Even Israel is changing. The size of the population of Israeli Arabs and foreign workers is growing. The Jewish state is going through the same trauma as Europe and North America. It, too, is part of the dynamic First World. It, too, is experiencing itself as a multi-cultural or multi-national society. The future will only aggravate this development. Perhaps the age of the ethnically pure state is ending. Nations and states no longer coincide. States are territorial units accommodating people of a wide variety of national identities. Perhaps, in such a global society, state citizenship will be separated from national identity. The Chinese in America can be Chinese by nationality and American by citizenship. They can be loyal to the historic family to which they belong and loyal to the state that is their home. They can speak both Chinese and English and feel no discomfort in a multilingual global society. If it is possible for the Chinese, it is also possible for the Jews. As for the Jewish State, it will be like every other First World state, a mixture of several nations. In a global economy, Israelis will produce their own Diaspora, and necessary foreign workers will find their way to Israel. In a mobile world, forcing immigrants to conform to a single territorial model will no longer work. Israel will remain the center of the Jewish world. But it will never become a fully Jewish state.

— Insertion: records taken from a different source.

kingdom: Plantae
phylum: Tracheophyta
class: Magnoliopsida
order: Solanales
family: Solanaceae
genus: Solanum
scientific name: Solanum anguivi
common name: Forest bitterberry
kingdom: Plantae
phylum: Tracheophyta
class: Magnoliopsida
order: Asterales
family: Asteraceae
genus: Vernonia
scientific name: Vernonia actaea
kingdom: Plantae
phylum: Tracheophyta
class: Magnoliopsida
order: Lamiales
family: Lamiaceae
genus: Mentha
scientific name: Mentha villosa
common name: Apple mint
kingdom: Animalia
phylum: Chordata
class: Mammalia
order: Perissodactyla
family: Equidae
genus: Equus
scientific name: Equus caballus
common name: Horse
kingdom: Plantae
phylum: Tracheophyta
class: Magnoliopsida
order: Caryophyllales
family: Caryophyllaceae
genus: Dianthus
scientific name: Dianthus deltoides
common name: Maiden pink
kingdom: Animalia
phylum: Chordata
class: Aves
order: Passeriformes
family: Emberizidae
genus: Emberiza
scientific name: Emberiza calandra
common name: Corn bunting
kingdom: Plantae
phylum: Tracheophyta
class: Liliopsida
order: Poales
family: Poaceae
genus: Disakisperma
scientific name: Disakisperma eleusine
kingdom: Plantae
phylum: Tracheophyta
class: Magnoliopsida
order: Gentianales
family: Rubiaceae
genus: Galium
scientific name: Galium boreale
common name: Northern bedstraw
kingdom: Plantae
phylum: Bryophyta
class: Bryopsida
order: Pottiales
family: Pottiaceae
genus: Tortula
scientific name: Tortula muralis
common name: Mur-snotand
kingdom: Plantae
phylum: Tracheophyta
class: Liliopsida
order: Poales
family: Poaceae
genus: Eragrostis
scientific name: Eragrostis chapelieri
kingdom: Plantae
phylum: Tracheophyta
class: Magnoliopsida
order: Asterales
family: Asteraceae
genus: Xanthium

It is quite possible that territorial nationalism, which is still very strong, will be undermined by the very economic and technological development that territorial nations embrace. By the end of the twenty-first century, the mixing of people will be so universal that old nations will turn into world-wide dispersions. When that happens, not Zionism, but the old Jewish ethnic model of a dispersed people will again become relevant.
Very early in their history, the Jews tasted the possibility of becoming a world people. This development may be their most enduring contribution to the world. Many historians will still maintain that monotheism and a compassionate ethics were the major contributions of the Jews. But monotheism is an increasingly problematic ideology in a secular world, and philosophic monotheism has its roots in many cultures. As for compassionate ethics, it is neither ethical nor empirically responsible for any nation to designate itself the inventor of ethics.
Given their history and influence, the Jews have been and remain a provocative and extraordinary people, the unwitting precursors of a global world they helped to invent.